Government initiates criminal investigation into data breach
KINGSTON, Jamaica — The identified vulnerability on the JAMCOVID-19 application has been rectified and security protocols around it will continue to be monitored to ensure that they meet the highest standards, the Ministry of National Security has revealed.
In an update on the ongoing investigation into the data breach, the ministry noted that an independent review has been commissioned of the security of the system.
The results of this independent review are expected within the next 24 hours.
The ministry said the systems of the Passport, Immigration and Citizenship Agency were not in any way affected, compromised or exposed by the vulnerability.
It noted that the database is hosted on a cloud server account owned by the Government of Jamaica.
“When a security vulnerability is identified in respect of a Government system, the Government has a duty to investigate and rectify it. Under Jamaican law, we also have a duty to ensure that any unauthorised access to data is investigated and prosecuted. Under section 3 of the Cybercrimes Act, ‘any person who knowingly obtains, for himself or another person, unauthorised access to any programme or data held in a computer, commits an offence’,” the ministry said.

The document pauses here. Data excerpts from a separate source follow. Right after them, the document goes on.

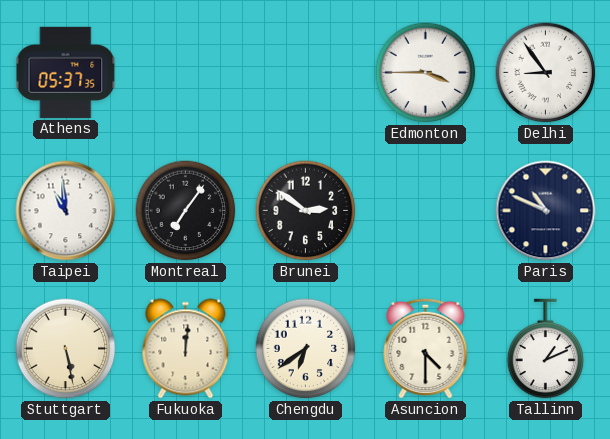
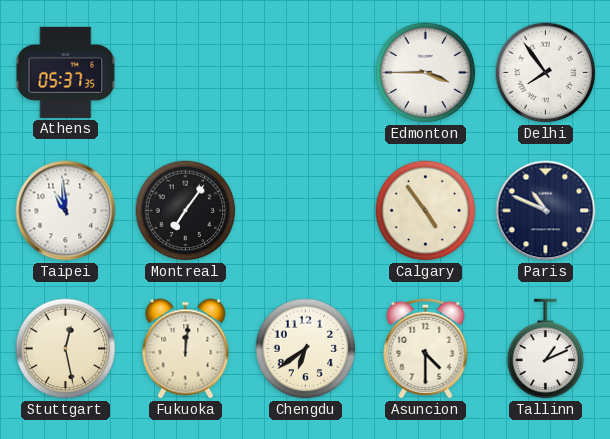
Delhi: 8:54 -> 7:54
Brunei: 2:51 -> none
Calgary: none -> 4:54
Stuttgart: 5:28 -> 12:28
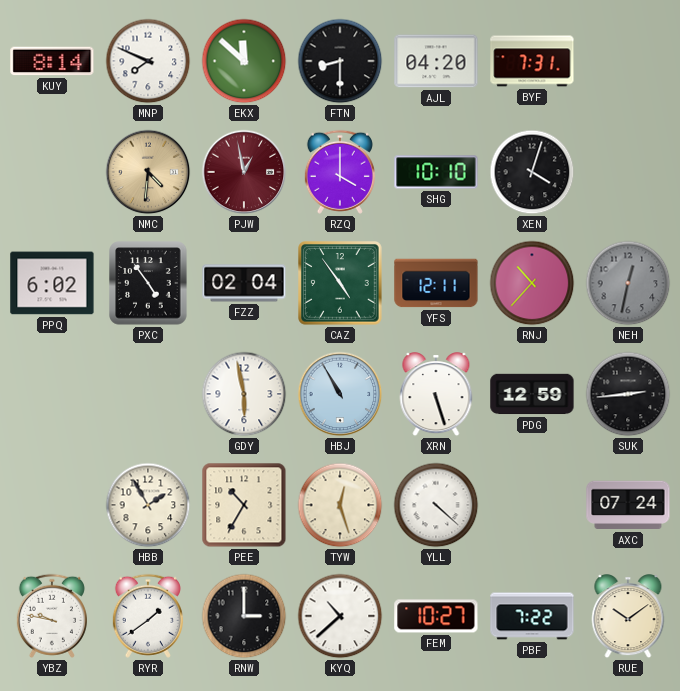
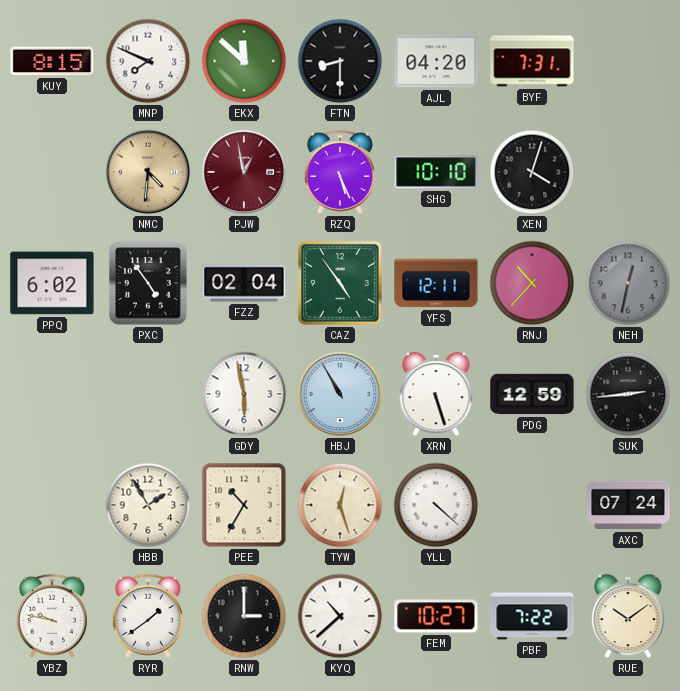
KUY: 8:14 -> 8:15
RZQ: 4:00 -> 5:26
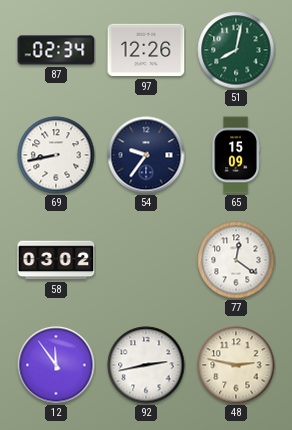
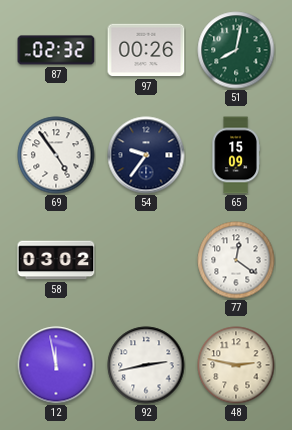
87: 02:34 -> 02:32
97: 12:26 -> 00:26
69: 8:43 -> 4:54
12: 11:54 -> 11:58
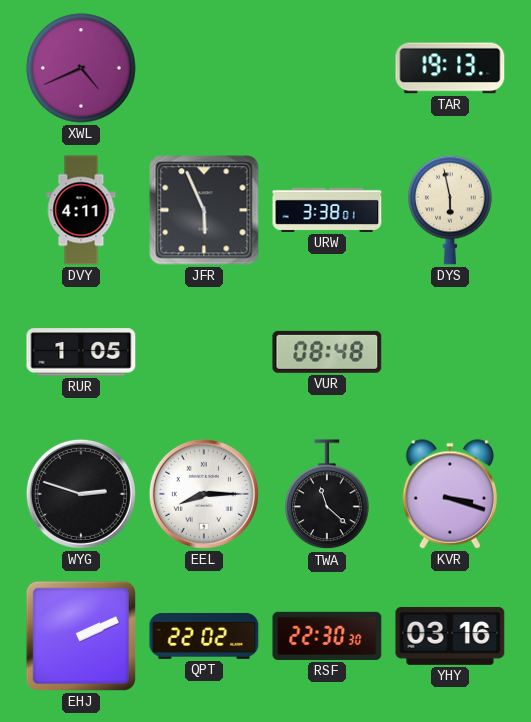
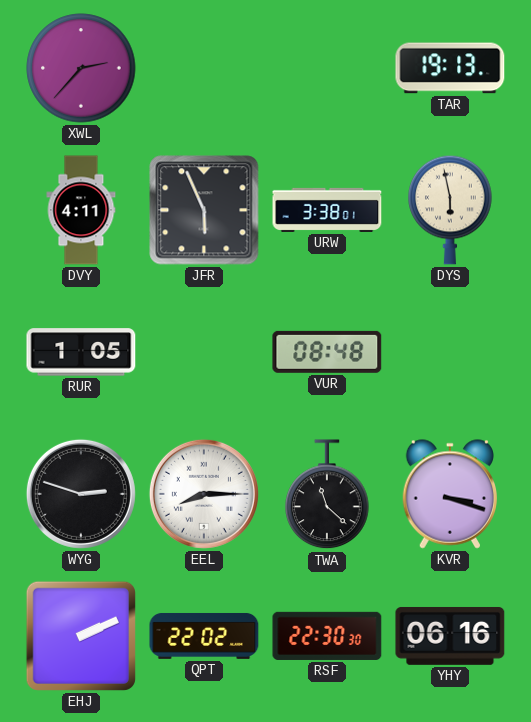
XWL: 4:41 -> 2:37
YHY: 03:16 -> 06:16
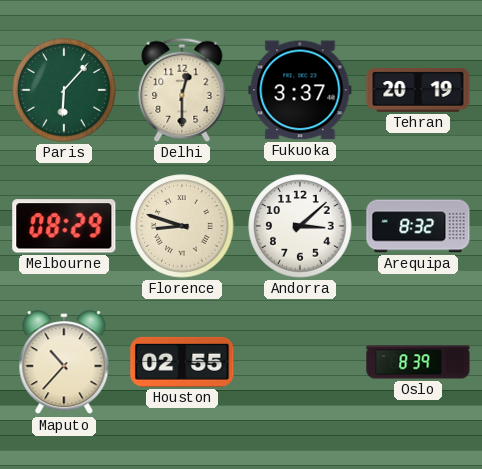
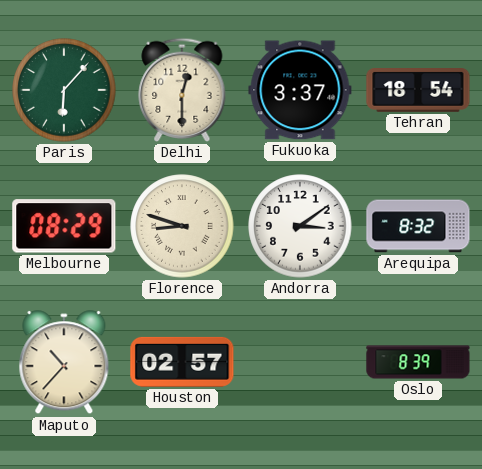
Tehran: 20:19 -> 18:54
Andorra: 3:08 -> 3:09
Houston: 02:55 -> 02:57
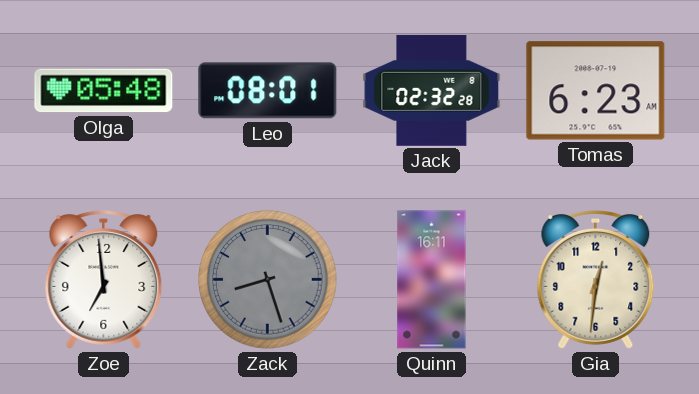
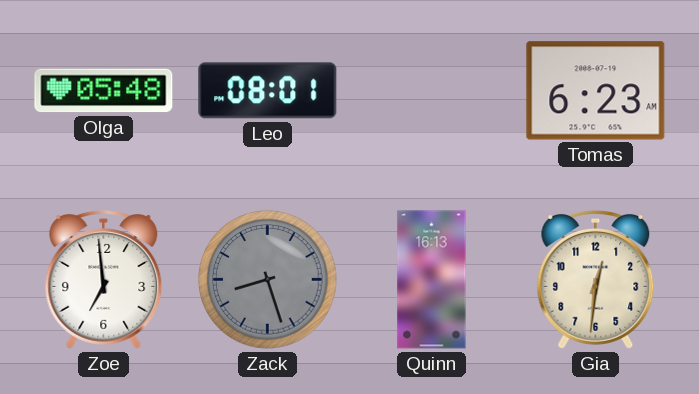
Jack: 02:32 -> none
Quinn: 16:11 -> 16:13
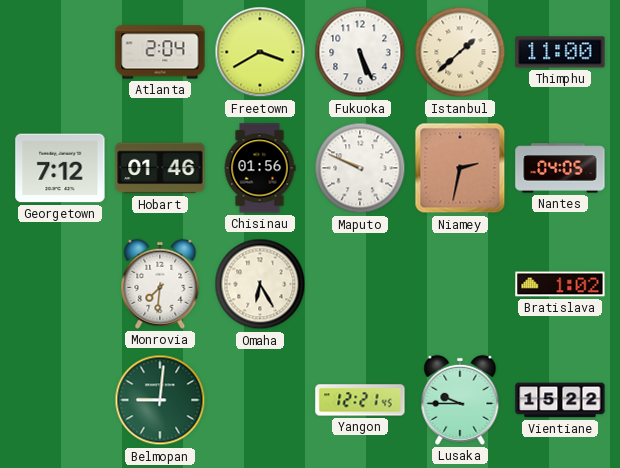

It said the matter has therefore been referred to the Communication Forensics and Cybercrime Unit of the Jamaica Constabulary Force, and the Major Organised Crime and Anti-Corruption Agency for further investigation.
Meanwhile, the government said it stands by the JAMCOVID application as it has been a critical element of the country’s controlled entry programme and has served well in the management of the pandemic.
The government further assured all travellers and the public in general that it takes data privacy and security “extremely seriously”.